Application of Spearman's Rank Correlation
- Used in education to compare rankings of students given by different teachers.
- Applied in psychology to relate behavior rankings across contexts.
- Market research: Consumer product preferences ranked across demographic groups.
- Useful in any subjective assessment scenario involving ranks or orders.
Merits and Demerits of Spearman’s Rank Correlation
Merits:
- Simple to understand and calculate.
- Ideal for small samples and non-parametric data.
- Does not require interval scale or normal distribution.
- Can handle qualitative and subjective data effectively.
Demerits:
- Not suitable for large data sets with many tied ranks.

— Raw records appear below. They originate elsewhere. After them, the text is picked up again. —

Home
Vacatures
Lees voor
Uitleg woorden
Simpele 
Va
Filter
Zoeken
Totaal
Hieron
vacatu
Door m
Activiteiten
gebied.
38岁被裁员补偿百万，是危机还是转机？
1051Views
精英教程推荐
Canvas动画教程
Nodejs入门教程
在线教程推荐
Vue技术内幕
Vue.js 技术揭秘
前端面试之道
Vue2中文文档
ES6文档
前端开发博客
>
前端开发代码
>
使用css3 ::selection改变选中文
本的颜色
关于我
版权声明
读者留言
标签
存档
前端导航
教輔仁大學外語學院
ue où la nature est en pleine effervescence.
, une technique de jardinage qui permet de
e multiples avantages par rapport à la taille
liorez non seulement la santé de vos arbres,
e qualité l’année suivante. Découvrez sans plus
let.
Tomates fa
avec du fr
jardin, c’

- Does not reflect linearity or strength in precise numerical terms like Pearson’s method.
- Loss of information due to conversion to ranks from actual values.
Clues for Direction and Strength
- Positive Correlation: Ranks rise together; lines or dots in scatterplot slope upward.

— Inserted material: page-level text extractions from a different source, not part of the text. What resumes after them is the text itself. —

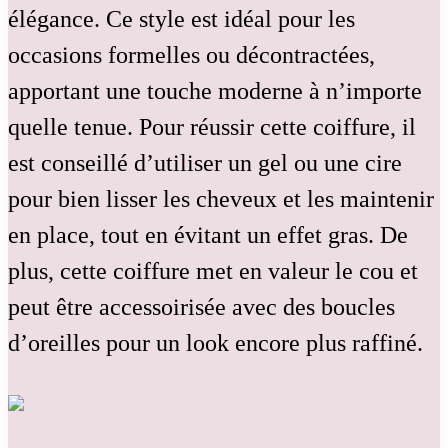
élégance. Ce style est idéal pour les
occasions formelles ou décontractées,
apportant une touche moderne à n’importe
quelle tenue. Pour réussir cette coiffure, il
est conseillé d’utiliser un gel ou une cire
pour bien lisser les cheveux et les maintenir
en place, tout en évitant un effet gras. De
plus, cette coiffure met en valeur le cou et
peut être accessoirisée avec des boucles
d’oreilles pour un look encore plus raffiné.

- Negative Correlation: One rank increases while the other decreases; downward trend in scatterplot.
- Weak Correlation: Scattered ranks with no discernible pattern.

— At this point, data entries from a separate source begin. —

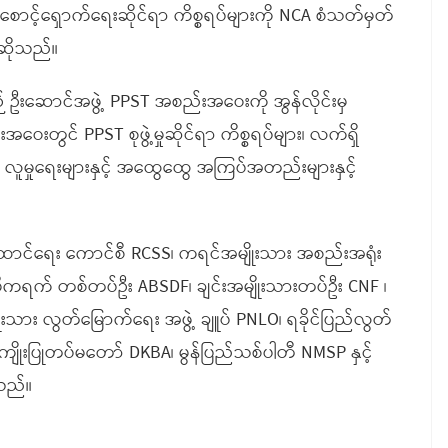
င့်ရှောက်ရေးဆိုင်ရာ ကိစ္စရပ်များကို NCA စံသတ်မှတ်
ဆိုသည်။
စဉ် ဦးဆောင်အဖွဲ့ PPST အစည်းအဝေးကို အွန်လိုင်းမှ
ေးတွင် PPST စုဖွဲ့မှုဆိုင်ရာ ကိစ္စရပ်များ၊ လက်ရှိ
၊ လူမှုရေးများနှင့် အထွေထွေ အကြပ်အတည်းများနှင့်
ူထောင်ရေး ကောင်စီ RCSS၊ ကရင်အမျိုးသား အစည်းအရုံး
 ဒီမိုကရက် တစ်တပ်ဦး ABSDF၊ ချင်းအမျိုးသားတပ်ဦး CNF ၊
ိုးသား လွတ်မြောက်ရေး အဖွဲ့ ချူပ် PNLO၊ ရခိုင်ပြည်လွတ်
ျိုးပြုတပ်မတော် DKBA၊ မွန်ပြည်သစ်ပါတီ NMSP နှင့်
သည်။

- Perfect Correlation: Identical ranking patterns between variables.
Spearman vs. Pearson
Basis | Spearman's Rank | Pearson's Correlation |
---|---|---|
Data Type | Ordinal / Ranked | Interval / Ratio |
Distribution Assumption | Non-parametric | Assumes normal distribution |
Sensitivity | Less affected by outliers | Highly affected by outliers |
Interpretation | Based on ranks | Based on actual values |
Conclusion
Spearman's Rank Correlation is a powerful and accessible method for measuring the association between two ranked variables. It is particularly effective when dealing with non-parametric or ordinal data and is widely applicable in educational, psychological, and social research settings. Its simplicity, flexibility, and practical relevance make it a vital tool for students of business statistics and an essential concept for UGC NET Commerce exam preparation.